Steven Washington Jr. (July 27, 1948 – March 18, 2004) was an American serial killer who was sentenced to life in prison for the murders of three elderly women in St. Petersburg, Florida. Dubbed the Window-Screen Rapist by the press, Washington's crimes were committed between August and December 1963 when he was only 15 years old, which makes him one of the youngest serial killers in history. He died in prison in 2004.

== Biography ==
Steven Washington Jr. was born in St. Petersburg on July 27, 1948. Little is known about his upbringing, but in October 1963, due to Florida's child marriage laws, he married a 15-year-old girl named Gwendolyn, with whom he fathered one daughter.

=== Murders ===
- On August 28, 1963, Washington attacked a 52-year-old woman during a home invasion. He choked, sexually assaulted, and beat her, but ultimately decided not to kill her. Six days later he broke into the home of a 72-year-old woman. As he did before, he raped and beat her, and left without killing her. The two women reported their attacks, and one described her attacker as a black man who had a grin on his face while raping her.

- On September 25, Washington invaded a third home, this time belonging to 75-year-old Austria native Mary Pawliw, by climbing through an open window. He sexually assaulted, beat, choked, and strangled her to death. Washington strangled Pawliw with such force that a bone was broken in her neck. The next day, neighbors became concerned after not hearing from Pawliw all day, and they called police to recommend a well-visit. Police arrived and found her slightly decomposed body lying in her bed.

- On October 20, Washington strangled 67-year-old Oleeta Lavina Beard McWaters to death. Her body was found the next day. Although she was confirmed to have been strangled, authorities could not rule if she had been raped due to the decomposition on the body. By the time of this killing, authorities began to investigate if the attacks were committed by the same person.

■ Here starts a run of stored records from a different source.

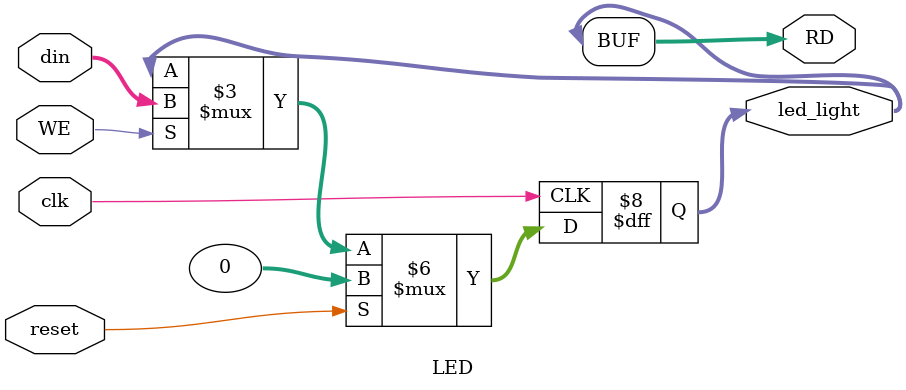
<source format=v>
`timescale 1ns / 1ps
module LED(
    input           clk,
    input           reset, 
    input [31:0]    din,
    input           WE,
    // output
    output reg [31:0] led_light,
    output [31:0]   RD
    );
    
    assign RD = led_light;
    
    initial begin
        led_light <= 0;
    end
    
    always @(posedge clk) begin
        if (reset) begin
            led_light <= 0;
        end
        else if (WE) begin
            led_light <= din;
        end 
//        else begin
//            led_light <= 0;
//        end
    end


endmodule

</source>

- On December 30, Washington entered the home of 80-year-old Eva Miller by climbing through an open window. As he had done prior, he raped, beat, and strangled Miller to death. Neighbors called police shortly after reporting hearing Miller crying. The next day, her body was found. By this attack, police had already come to the conclusion that all of the attacks were related, and one newspaper, The Tampa Tribune, nicknamed the attacker the "window-screen rapist/murderer".

=== Aftermath ===
At each crime scene, Washington left his fingerprints, usually on the windows he had climbed through. Due to this, he was arrested on January 3, 1964, and charged with the killings. Not long after, he confessed, though claimed he was suffering from insanity. In November, Washington pleaded guilty to the murders, and the following month was sentenced to serve three life sentences. In 1969, he was denied a retrial. In 1970, Washington attempted to appeal his convictions through a federal court. However, the Fifth U.S. Circuit Court of Appeals denied reviewing his case.

On March 18, 2004, Washington died at age 55.